• _Page images and extracted text_:
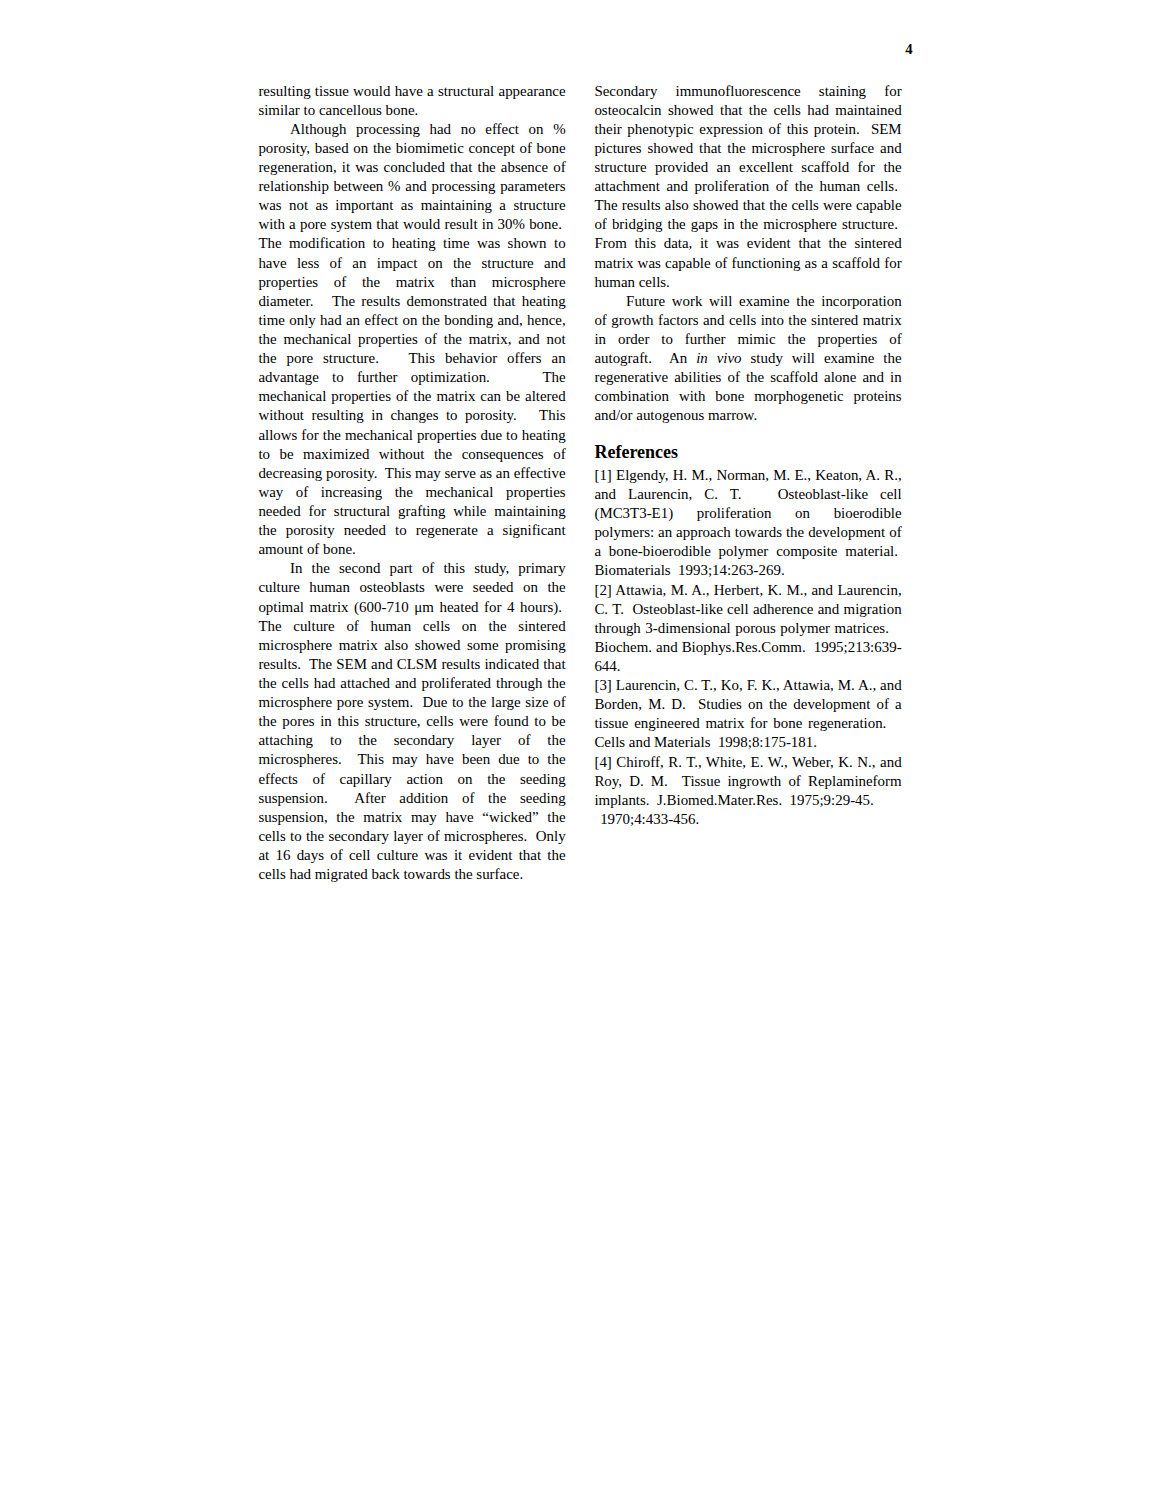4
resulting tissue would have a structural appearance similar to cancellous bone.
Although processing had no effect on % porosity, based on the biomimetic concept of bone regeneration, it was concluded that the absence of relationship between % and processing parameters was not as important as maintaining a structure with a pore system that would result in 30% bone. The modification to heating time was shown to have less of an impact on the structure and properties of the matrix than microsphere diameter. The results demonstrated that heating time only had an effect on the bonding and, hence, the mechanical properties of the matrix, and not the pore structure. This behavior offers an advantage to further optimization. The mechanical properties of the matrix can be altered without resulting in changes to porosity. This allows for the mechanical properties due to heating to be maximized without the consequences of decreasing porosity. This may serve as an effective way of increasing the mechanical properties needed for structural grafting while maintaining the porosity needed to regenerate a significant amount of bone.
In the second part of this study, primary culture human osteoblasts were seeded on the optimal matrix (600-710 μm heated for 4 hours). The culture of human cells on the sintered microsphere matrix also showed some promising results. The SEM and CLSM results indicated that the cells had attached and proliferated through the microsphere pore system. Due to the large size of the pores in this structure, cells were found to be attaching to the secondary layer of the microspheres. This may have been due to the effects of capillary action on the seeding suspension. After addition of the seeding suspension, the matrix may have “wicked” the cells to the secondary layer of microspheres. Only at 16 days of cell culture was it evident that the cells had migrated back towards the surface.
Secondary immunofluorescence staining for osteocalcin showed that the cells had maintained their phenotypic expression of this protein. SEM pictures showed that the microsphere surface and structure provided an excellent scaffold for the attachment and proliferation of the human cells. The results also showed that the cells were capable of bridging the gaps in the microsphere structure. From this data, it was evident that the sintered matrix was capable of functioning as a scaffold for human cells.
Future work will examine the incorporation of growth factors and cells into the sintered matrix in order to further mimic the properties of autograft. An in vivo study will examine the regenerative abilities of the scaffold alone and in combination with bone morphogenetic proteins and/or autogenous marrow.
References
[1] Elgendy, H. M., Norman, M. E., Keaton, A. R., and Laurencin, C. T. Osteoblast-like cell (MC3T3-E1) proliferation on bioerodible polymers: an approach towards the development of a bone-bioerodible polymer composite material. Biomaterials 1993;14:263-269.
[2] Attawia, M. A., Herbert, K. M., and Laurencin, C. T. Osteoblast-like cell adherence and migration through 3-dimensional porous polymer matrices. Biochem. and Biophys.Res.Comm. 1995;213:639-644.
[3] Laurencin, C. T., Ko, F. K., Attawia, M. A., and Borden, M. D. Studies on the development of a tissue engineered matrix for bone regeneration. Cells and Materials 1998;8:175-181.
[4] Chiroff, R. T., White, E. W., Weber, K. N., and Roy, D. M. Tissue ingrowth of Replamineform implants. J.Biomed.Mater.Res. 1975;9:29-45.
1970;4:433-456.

• _Exercise requirements_:
Repeat the records above exactly, leaving out any pictures they contain.

• _Finished task_:
4
resulting tissue would have a structural appearance similar to cancellous bone.
Although processing had no effect on % porosity, based on the biomimetic concept of bone regeneration, it was concluded that the absence of relationship between % and processing parameters was not as important as maintaining a structure with a pore system that would result in 30% bone. The modification to heating time was shown to have less of an impact on the structure and properties of the matrix than microsphere diameter. The results demonstrated that heating time only had an effect on the bonding and, hence, the mechanical properties of the matrix, and not the pore structure. This behavior offers an advantage to further optimization. The mechanical properties of the matrix can be altered without resulting in changes to porosity. This allows for the mechanical properties due to heating to be maximized without the consequences of decreasing porosity. This may serve as an effective way of increasing the mechanical properties needed for structural grafting while maintaining the porosity needed to regenerate a significant amount of bone.
In the second part of this study, primary culture human osteoblasts were seeded on the optimal matrix (600-710 μm heated for 4 hours). The culture of human cells on the sintered microsphere matrix also showed some promising results. The SEM and CLSM results indicated that the cells had attached and proliferated through the microsphere pore system. Due to the large size of the pores in this structure, cells were found to be attaching to the secondary layer of the microspheres. This may have been due to the effects of capillary action on the seeding suspension. After addition of the seeding suspension, the matrix may have “wicked” the cells to the secondary layer of microspheres. Only at 16 days of cell culture was it evident that the cells had migrated back towards the surface.
Secondary immunofluorescence staining for osteocalcin showed that the cells had maintained their phenotypic expression of this protein. SEM pictures showed that the microsphere surface and structure provided an excellent scaffold for the attachment and proliferation of the human cells. The results also showed that the cells were capable of bridging the gaps in the microsphere structure. From this data, it was evident that the sintered matrix was capable of functioning as a scaffold for human cells.
Future work will examine the incorporation of growth factors and cells into the sintered matrix in order to further mimic the properties of autograft. An in vivo study will examine the regenerative abilities of the scaffold alone and in combination with bone morphogenetic proteins and/or autogenous marrow.
References
[1] Elgendy, H. M., Norman, M. E., Keaton, A. R., and Laurencin, C. T. Osteoblast-like cell (MC3T3-E1) proliferation on bioerodible polymers: an approach towards the development of a bone-bioerodible polymer composite material. Biomaterials 1993;14:263-269.
[2] Attawia, M. A., Herbert, K. M., and Laurencin, C. T. Osteoblast-like cell adherence and migration through 3-dimensional porous polymer matrices. Biochem. and Biophys.Res.Comm. 1995;213:639-644.
[3] Laurencin, C. T., Ko, F. K., Attawia, M. A., and Borden, M. D. Studies on the development of a tissue engineered matrix for bone regeneration. Cells and Materials 1998;8:175-181.
[4] Chiroff, R. T., White, E. W., Weber, K. N., and Roy, D. M. Tissue ingrowth of Replamineform implants. J.Biomed.Mater.Res. 1975;9:29-45.
1970;4:433-456.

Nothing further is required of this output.